* _Source extract_
···

Studio album by Izzy Stradlin
- Released: November 19, 2007
- Recorded: California Summer 2007
- Genre: Folk rock, acoustic rock
- Length: 35:18

Izzy Stradlin chronology
| Miami (2007) | Fire, the acoustic album (2007) | Concrete (2008) |

= Fire, the Acoustic Album =

Fire, the acoustic album is the eighth studio album by former Guns N' Roses guitarist Izzy Stradlin, originally released only on iTunes in 2007. The album is mainly acoustic-driven, with country, folk and blues roots.

···

* _Extracted entries_
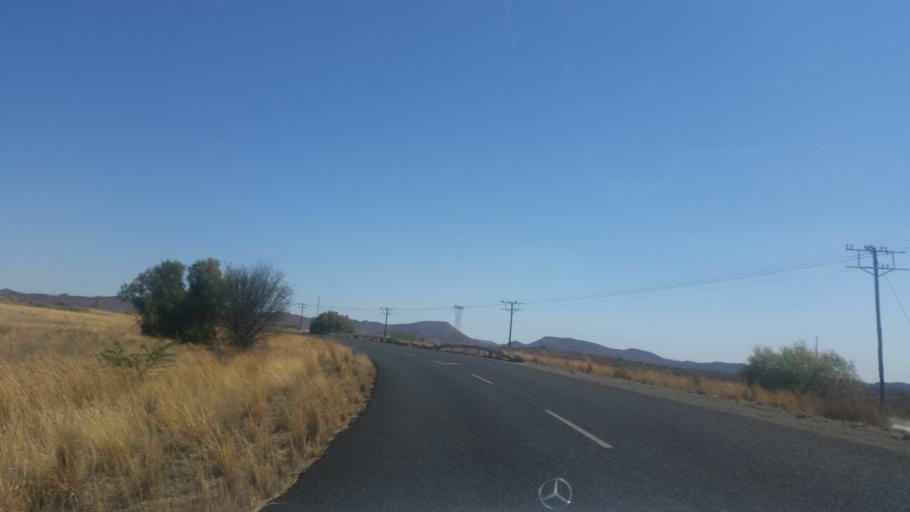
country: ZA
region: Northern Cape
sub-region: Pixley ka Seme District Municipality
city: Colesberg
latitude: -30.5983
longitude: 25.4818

···

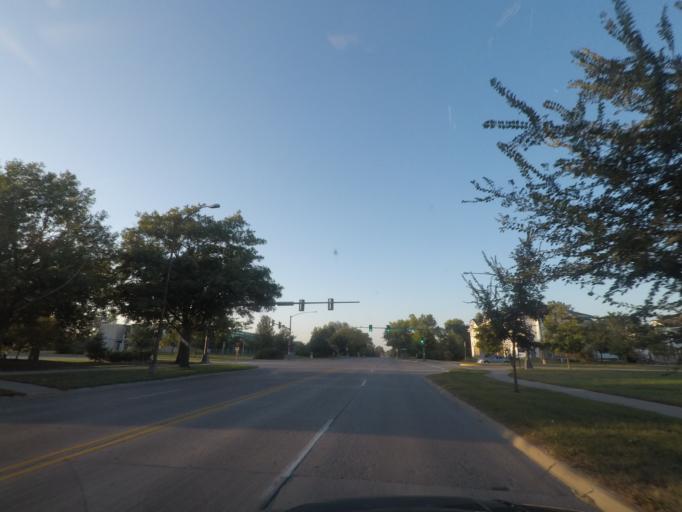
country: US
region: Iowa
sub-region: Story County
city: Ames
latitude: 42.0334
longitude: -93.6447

···

* _Problem requirements_
Repeat the passage of the album article above from "Fire, the acoustic album is" up to and including "and blues roots.", copied exactly.

* _Solution_
Fire, the acoustic album is the eighth studio album by former Guns N' Roses guitarist Izzy Stradlin, originally released only on iTunes in 2007. The album is mainly acoustic-driven, with country, folk and blues roots.